Force Index Indicator: Combining Price and Volume
The Logic of Force: What is the Force Index?
Developed by Dr. Alexander Elder, the Force Index is a technical indicator that measures the 'Power' of bulls and bears. It is calculated by multiplying the percentage change in price by the corresponding volume. This formula captures whether a price move is a structural trend or just a low-volume fluctuation.
Most momentum oscillators ignore volume entirely. The Force Index is designed to reveal when a move has the genuine backing of the institutional 'weight'—and more importantly, when it lacks it.
The Formula: Volume x (Close - Previous Close)
The raw Force Index is very noisy. To make it tradable, Dr. Elder recommends smoothing it with an Exponential Moving Average (EMA).
- 2-period EMA: Used for very short-term 'Timing' entries. It identifies extreme overbought/oversold conditions in a single session.
- 13-period EMA: The industry-standard for trend confirmation and identifying divergence. This smoothing helps filter out 'Noise' while highlighting structural momentum changes.
Force Index Entry Checklist
Base Setting: 13-period EMA of Force Index
Entry: Sell if price hits high and Force Index is falling
Entry: Buy if price hits low and Force Index is rising
Bullish: Force Index > 0 for trend confirmation
Bearish: Force Index < 0 for trend confirmation
Target: Reach the next major Support/Resistance
Strategy: Spotting the 'Thin' Breakout
The Breakout Filter: In a structural trend, the 13-period EMA of the Force Index should be strongly above or below its zero-line. If the price breaks a new high but the Force Index is falling or staying near zero, it indicates a 'Thin' move. This is a common trap where retail traders are buying the peak while institutional volume is already withdrawing.

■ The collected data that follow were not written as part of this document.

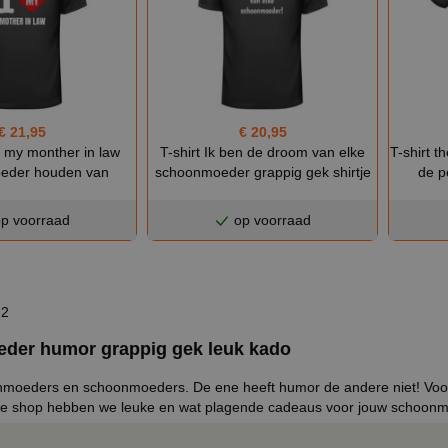
€ 21,95
€ 20,95
ve my monther in law
T-shirt Ik ben de droom van elke
T-shirt t
eder houden van
schoonmoeder grappig gek shirtje
de p
p voorraad
op voorraad
 2
der humor grappig gek leuk kado
nmoeders en schoonmoeders. De ene heeft humor de andere niet! Voo
ze shop hebben we leuke en wat plagende cadeaus voor jouw schoon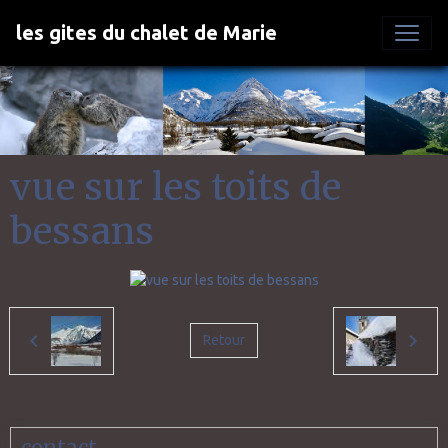
les gites du chalet de Marie
vue sur les toits de
bessans
Retour
contact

Trend Rejection: If the Force Index pulls back to the zero-line during a strong trend and then 'Rejects' it (bounces), it’s a high-probability continuation signal.

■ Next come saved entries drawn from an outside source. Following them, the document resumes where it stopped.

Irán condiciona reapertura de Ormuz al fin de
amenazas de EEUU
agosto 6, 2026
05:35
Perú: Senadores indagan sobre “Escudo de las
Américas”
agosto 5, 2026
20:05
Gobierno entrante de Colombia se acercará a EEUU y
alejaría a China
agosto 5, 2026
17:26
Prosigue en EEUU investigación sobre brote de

Divergence: The Ultimate Reversal Signal
The most powerful Force Index signal is Hidden Divergence. If the market reaches a Higher High but the Force Index makes a Lower High, it's a structural warning. It proves that despite the price being literally higher, there is less volume energy supporting the rally than there was at the previous peak. This almost always leads to a sharp reversal or correction.